Homeowners are left to face the costs of insulation on their own, industries like steel and hydrogen are in a global race without the support they need and the Chancellor is promoting domestic flights over high speed rail int he week before COP26.

It is because of this Chancellor that in the very week we try and persuade other countries to reduce emissions, this Government can’t even confirm it will meet its 2035 climate reduction target.

Madam Deputy Speaker, everywhere working people look at the moment they see prices going up and shortages on the shelves. But this Budget did nothing to address their fears.

Household budgets are being stretched thinner than ever but this Budget did nothing to deal with the spiralling cost of living. It is a shocking missed opportunity by a government that is completely out of touch.

There is an alternative. Labour would scrap the business rates and replace it with something much better by ensuring online giants pay their fair share. That’s what being pro-business looks like.

We wouldn’t put up National Insurance for working people, we would ensure those with the broadest shoulders pay their share. That’s what being on the side of working people looks like.

We’d end the £1.7 billion subsidy the Government gives private schools and put it straight into local state schools. That’s what being on the side of working families looks like.

We’d deliver a climate investment pledge – £28bn every year for the rest of the decade. That’s Giga-factories to build batteries for electric vehicles, a thriving hydrogen industry and retrofitting, so we keep homes warm and get energy bills down. That’s what real action on climate change looks like.

This country deserves better but they’ll never get it under this Chancellor who gives with one hand but takes so much more with the other.

The truth is this – what you get with these two is a classic con game. It’s like one of those pickpocketing operations you see in crowded places. The Prime Minister is the front man – distracting people with his wild promises. All the while, his Chancellor dips his hand in their pocket. It all seems like fun and games until you walk away and realise your purse has been lifted.

But people are getting wise to them.
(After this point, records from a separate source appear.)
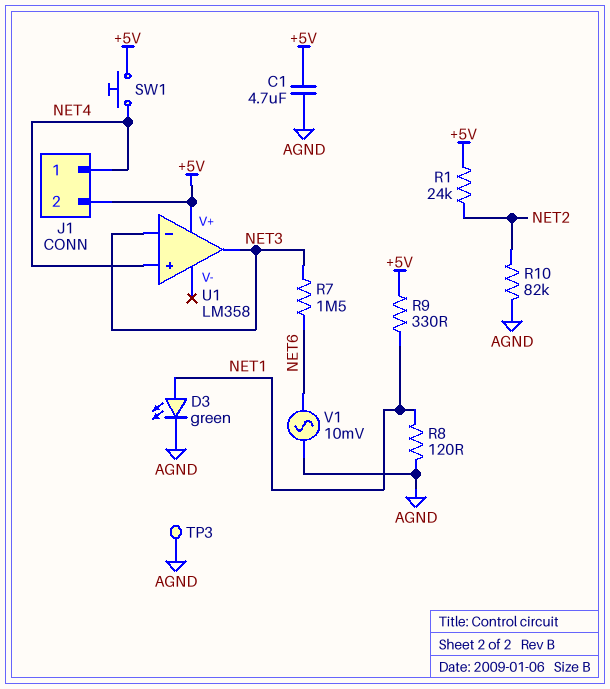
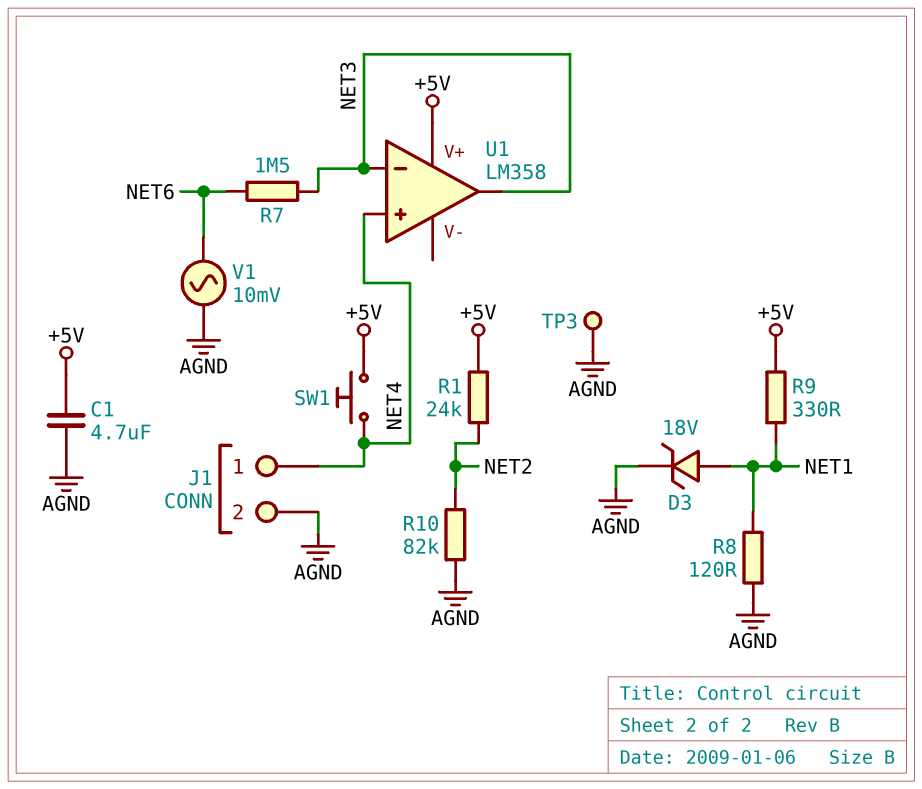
D3: LED green (A NET1, K AGND) -> zener 18V (A NET1, K AGND)
J1 pin 2: +5V -> AGND

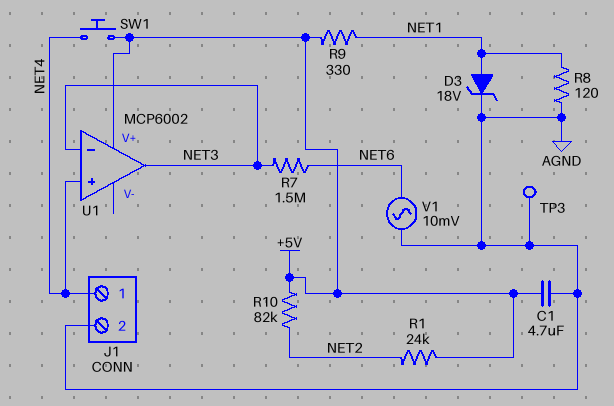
R10: 82k (AGND, NET2) -> 82k (+5V, NET2)
U1: LM358 -> MCP6002

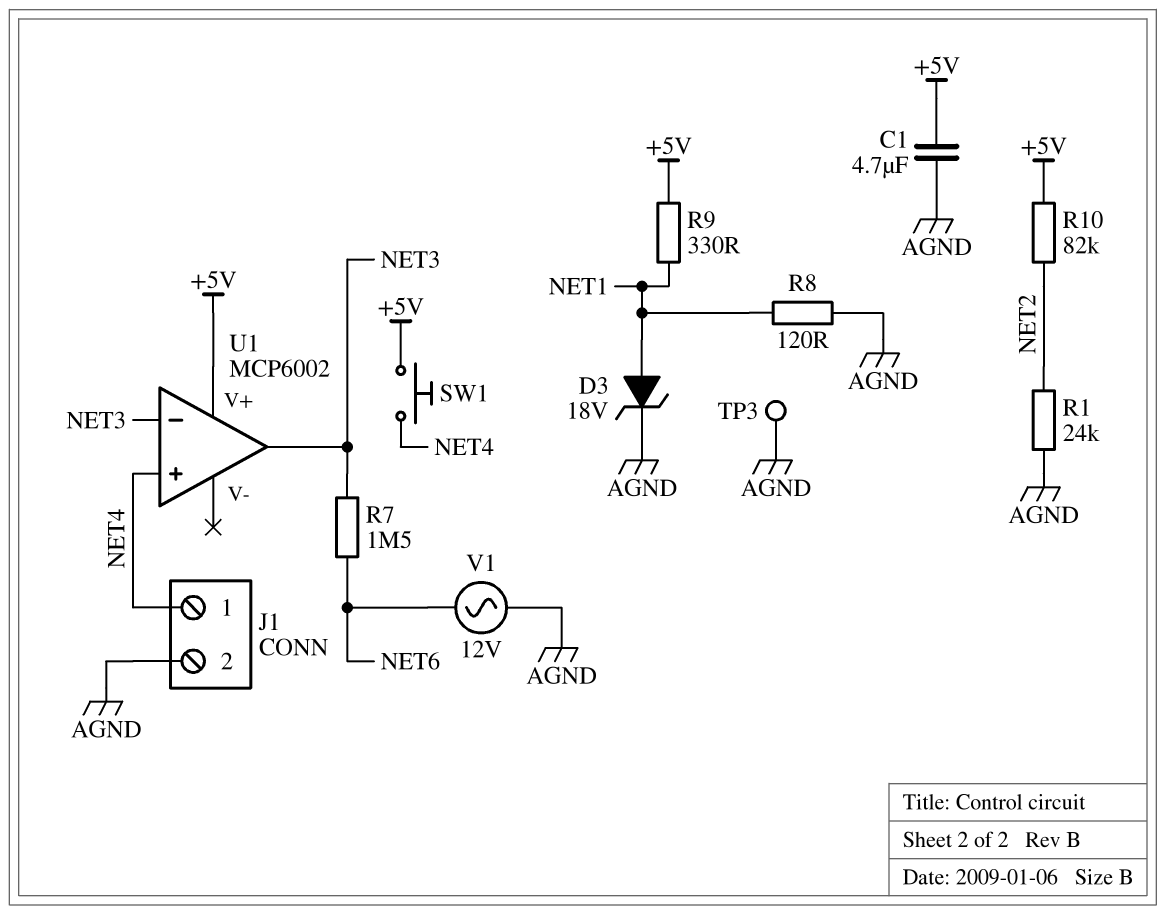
R1: 24k (+5V, NET2) -> 24k (AGND, NET2)
V1: AC 10mV (AGND, NET6) -> AC 12V (AGND, NET6)

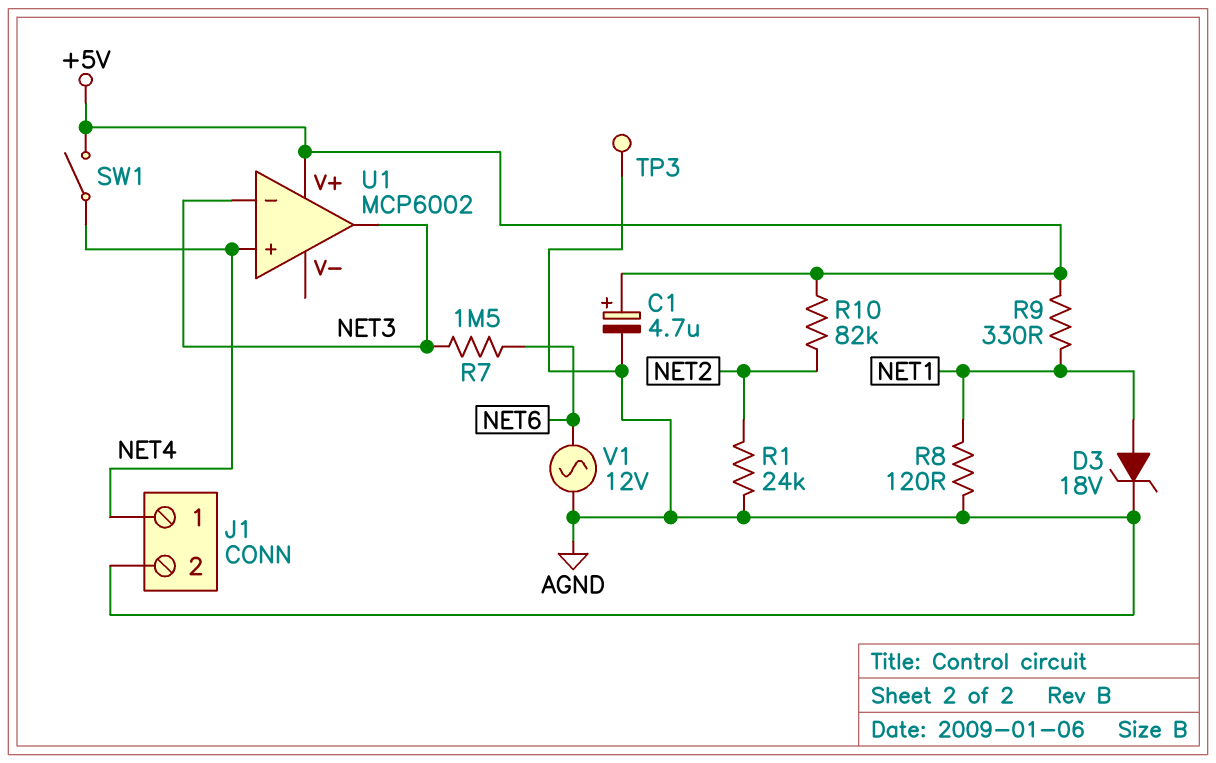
C1: 4.7uF (+5V, AGND) -> 4.7uF (plus +5V, minus AGND)
SW1: button (+5V, NET4) -> switch (+5V, NET4)

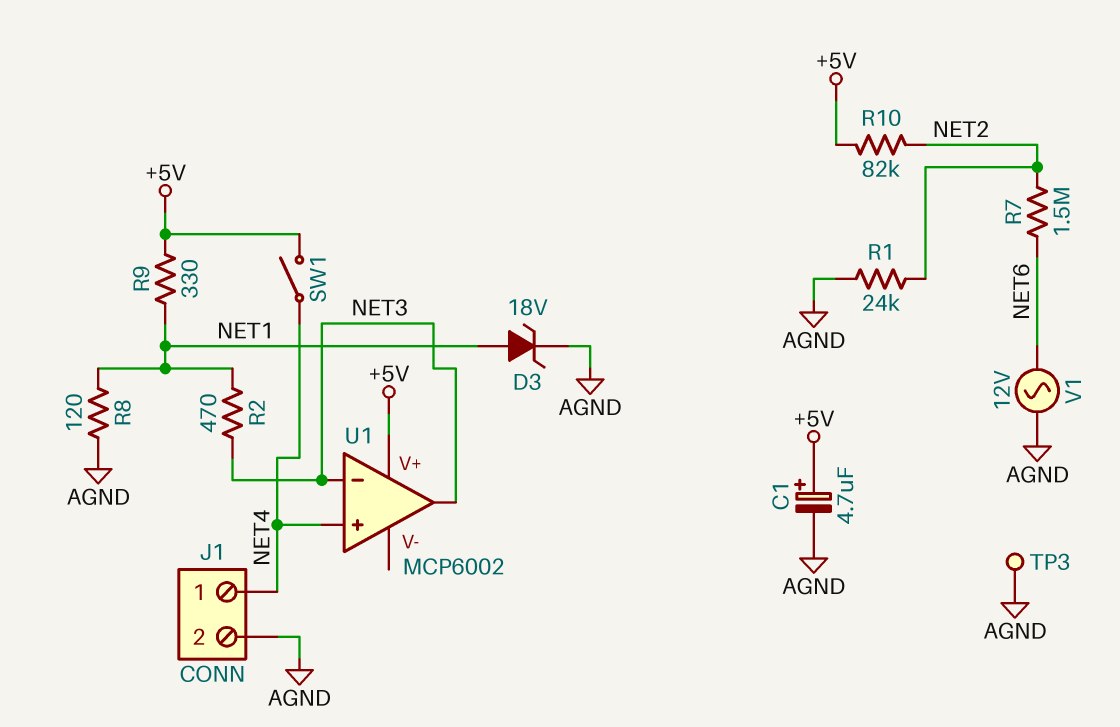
R2: none -> 470 (NET1, NET3)
R7: 1.5M (NET3, NET6) -> 1.5M (NET2, NET6)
Every month they feel the pinch. They are tired of the smoke and mirrors, of the bluster, of the false dawns, of the promises of jam tomorrow.

Labour would put working people first. We’d use the power of government and the skill of business to ensure that the next generation of quality jobs are created right here, in Britain.

We’d tax fairly, spend wisely and after a decade of faltering growth, we’d get Britain’s economy firing on all cylinders.

That is what a Labour budget would have done today.